I suspect my Dad would have loved Photoshop if he could have brought himself to engage in the computer age. Despite the lack of time left after tending to a busy rural practice, big garden and young family, he managed to experiment a bit with photographic printing and he certainly had the patience to play.
Before the advent of colour print film, he used to print in black and white and then hand colour his portraits of family members – eyes bluer, lips redder than reality. All done with the same painstaking care he applied to the detailed marquetry pictures he made.
Here, in the South Island, I am very much aware of following in his footsteps. I’ve photographed reflections at some of his favourite haunts – Lakes Alexandrina, Ruataniwha, Pukaki and Moke. I’ve watched the sun sink over mountain ranges whose names he knew by heart.
I can still hear his voice over the projector’s whirr identifying specific peaks as they slid across the screen – a rollcall of respect for the places that gave him such pleasure. I still envy his amazing memory – something I failed to inherit.
And just recently, I walked the gentle track up through Mt Peel Forest to the “Big Tree”.
It was one of my parents’ well-worn rambles.

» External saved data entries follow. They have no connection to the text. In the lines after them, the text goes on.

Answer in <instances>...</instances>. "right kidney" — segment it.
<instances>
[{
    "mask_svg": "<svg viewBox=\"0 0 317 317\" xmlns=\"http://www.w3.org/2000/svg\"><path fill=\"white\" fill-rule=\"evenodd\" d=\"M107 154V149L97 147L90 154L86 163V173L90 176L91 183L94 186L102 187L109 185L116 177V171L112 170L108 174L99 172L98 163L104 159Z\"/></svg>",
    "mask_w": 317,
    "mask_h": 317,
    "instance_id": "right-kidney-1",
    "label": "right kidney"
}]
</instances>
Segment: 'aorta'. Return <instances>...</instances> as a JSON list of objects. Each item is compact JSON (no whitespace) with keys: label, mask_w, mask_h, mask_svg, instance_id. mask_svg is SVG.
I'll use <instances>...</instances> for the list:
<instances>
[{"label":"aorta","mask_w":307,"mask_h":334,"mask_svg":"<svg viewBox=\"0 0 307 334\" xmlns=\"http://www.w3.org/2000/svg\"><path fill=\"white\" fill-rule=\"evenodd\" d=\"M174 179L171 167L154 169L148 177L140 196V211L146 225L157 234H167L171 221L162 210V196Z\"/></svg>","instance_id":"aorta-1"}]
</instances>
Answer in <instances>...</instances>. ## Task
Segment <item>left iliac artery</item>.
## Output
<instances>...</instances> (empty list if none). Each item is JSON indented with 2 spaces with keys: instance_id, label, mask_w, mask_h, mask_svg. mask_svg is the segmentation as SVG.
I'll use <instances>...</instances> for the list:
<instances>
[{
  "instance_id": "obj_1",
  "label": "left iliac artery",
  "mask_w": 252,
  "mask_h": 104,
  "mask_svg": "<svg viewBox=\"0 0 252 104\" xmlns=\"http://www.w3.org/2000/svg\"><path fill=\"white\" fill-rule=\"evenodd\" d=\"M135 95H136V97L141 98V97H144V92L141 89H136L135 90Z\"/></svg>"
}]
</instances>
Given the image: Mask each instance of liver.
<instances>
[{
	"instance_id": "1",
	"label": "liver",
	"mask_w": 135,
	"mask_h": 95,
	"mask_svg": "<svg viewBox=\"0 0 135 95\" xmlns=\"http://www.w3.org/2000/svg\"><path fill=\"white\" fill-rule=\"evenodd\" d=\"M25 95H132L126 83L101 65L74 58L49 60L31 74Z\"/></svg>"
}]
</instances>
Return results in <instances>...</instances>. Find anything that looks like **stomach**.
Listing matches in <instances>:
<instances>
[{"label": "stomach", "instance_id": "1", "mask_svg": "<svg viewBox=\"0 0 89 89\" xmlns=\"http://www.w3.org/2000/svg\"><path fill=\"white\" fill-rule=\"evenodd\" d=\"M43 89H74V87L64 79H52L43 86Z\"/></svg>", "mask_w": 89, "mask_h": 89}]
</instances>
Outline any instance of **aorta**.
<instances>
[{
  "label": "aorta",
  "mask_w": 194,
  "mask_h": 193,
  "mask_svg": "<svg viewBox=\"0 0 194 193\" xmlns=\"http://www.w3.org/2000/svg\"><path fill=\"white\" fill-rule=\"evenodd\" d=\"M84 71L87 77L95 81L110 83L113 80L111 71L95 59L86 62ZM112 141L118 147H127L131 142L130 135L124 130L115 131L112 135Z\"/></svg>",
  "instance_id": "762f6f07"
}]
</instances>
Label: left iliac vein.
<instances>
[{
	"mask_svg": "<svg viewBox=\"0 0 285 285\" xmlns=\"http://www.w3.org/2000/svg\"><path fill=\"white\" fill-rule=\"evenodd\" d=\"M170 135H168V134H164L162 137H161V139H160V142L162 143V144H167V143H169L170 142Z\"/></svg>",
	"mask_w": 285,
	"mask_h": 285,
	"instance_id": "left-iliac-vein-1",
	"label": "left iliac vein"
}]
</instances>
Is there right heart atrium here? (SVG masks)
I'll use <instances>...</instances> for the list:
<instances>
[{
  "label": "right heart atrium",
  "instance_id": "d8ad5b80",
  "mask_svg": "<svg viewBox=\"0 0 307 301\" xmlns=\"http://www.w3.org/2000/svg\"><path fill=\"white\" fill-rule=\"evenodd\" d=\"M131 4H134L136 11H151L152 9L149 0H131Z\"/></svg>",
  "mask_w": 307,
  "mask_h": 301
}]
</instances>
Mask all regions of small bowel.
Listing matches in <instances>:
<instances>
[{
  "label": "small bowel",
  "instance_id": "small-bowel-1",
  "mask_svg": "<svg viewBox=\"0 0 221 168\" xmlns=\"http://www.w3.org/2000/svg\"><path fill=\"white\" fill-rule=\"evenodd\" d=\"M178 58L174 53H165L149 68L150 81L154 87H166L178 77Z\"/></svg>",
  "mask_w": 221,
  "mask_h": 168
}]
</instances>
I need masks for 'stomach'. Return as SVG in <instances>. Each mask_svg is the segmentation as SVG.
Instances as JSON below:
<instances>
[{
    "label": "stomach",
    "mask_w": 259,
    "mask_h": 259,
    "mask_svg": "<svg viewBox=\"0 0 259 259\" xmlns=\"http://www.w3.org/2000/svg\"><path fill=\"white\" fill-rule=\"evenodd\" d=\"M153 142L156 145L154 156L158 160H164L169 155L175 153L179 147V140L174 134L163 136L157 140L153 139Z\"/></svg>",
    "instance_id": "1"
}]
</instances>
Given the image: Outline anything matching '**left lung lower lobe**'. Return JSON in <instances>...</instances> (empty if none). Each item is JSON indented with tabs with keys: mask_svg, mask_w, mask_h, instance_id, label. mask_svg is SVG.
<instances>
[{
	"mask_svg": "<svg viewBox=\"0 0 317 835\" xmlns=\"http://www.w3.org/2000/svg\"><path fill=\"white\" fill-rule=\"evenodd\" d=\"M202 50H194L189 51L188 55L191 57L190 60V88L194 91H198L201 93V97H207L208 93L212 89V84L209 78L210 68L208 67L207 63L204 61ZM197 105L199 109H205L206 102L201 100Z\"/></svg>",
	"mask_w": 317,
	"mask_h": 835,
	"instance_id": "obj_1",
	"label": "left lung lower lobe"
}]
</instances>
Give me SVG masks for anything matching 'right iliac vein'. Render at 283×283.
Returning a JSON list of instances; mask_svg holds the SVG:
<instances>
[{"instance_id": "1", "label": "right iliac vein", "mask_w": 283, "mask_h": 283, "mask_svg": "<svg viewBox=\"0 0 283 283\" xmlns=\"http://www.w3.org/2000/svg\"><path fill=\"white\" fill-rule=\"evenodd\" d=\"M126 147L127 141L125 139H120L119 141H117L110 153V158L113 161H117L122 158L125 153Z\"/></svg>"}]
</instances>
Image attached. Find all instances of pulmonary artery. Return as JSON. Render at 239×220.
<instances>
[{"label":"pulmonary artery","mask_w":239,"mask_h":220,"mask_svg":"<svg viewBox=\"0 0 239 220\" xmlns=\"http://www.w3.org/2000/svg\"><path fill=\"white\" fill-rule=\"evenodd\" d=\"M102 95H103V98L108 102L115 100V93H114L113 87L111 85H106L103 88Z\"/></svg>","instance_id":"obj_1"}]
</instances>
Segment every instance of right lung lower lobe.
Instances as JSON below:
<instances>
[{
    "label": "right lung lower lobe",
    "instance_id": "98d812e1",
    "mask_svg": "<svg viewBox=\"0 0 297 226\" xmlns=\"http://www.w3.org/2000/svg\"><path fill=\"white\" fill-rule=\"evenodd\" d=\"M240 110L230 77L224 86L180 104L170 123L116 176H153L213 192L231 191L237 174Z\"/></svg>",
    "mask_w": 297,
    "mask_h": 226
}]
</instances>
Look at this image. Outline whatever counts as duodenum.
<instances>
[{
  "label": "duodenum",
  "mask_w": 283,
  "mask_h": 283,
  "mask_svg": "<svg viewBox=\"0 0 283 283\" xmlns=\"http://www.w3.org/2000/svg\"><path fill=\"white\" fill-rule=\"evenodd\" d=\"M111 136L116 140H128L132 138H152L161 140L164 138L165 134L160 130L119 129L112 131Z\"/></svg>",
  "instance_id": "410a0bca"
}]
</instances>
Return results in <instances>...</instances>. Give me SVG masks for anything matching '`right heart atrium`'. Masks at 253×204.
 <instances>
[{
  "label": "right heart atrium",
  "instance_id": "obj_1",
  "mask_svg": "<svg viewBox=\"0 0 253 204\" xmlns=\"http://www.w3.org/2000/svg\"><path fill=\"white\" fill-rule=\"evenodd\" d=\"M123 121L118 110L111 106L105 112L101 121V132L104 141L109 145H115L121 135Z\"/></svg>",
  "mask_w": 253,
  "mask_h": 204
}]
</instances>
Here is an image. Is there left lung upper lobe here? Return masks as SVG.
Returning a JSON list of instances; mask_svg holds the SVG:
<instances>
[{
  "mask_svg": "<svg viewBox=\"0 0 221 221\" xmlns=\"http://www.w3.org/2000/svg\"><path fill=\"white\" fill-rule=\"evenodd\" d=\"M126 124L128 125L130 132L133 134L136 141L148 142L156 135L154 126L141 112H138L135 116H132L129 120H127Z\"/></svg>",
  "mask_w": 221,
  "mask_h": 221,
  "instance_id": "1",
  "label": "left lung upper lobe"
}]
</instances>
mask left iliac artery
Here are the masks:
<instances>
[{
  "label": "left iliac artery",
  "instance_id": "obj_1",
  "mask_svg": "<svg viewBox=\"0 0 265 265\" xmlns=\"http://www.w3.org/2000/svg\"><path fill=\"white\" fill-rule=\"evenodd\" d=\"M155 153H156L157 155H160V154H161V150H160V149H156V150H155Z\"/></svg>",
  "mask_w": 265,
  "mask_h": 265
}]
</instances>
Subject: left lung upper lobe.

Just a few months before he died, aged 92, I’d got a letter from Dad. He and mum had made it to the Big Tree and there was a photo of mum posed against its massive trunk to prove it. She’s warmly dressed in a camouflage coloured jacket and matching hat gazing straight into the camera, hand firmly on her stick. It’s one of my favourite photos.
As I walked, I could picture them. Mum leaning forward slightly, stick pushing her determinedly up the gravel path – and as usual a few steps ahead of Dad. His progress slower but steady. Sometimes stopping to catch breath. What was once barely an incline to my two fit, alpine tramping parents had become a challenge of gravity for the aging bodies that contain their willing minds.
For Dad, the uphill bits had become a real hurdle. Mum’s uncertain balance made downhills tougher. But they did it. I could see Dad sitting on the bench near the tree, reaching in his jacket pocket for something to celebrate the achievement – a muesli bar, an apple. He always had something to share.
He was so proud that they made it.
I was thinking of him again the other evening as I sat on “snail’s” steps, clicking away at the Southern sun’s long twilight tumble through every shade of yellow, orange and red toward the purple hills above Lake Pukaki. Sometimes I think he is helping stage manage the show.
I am so grateful for his heritage, so grateful to be here, to see this. I hope to never cease wondering at the magic cast by the changing play of light.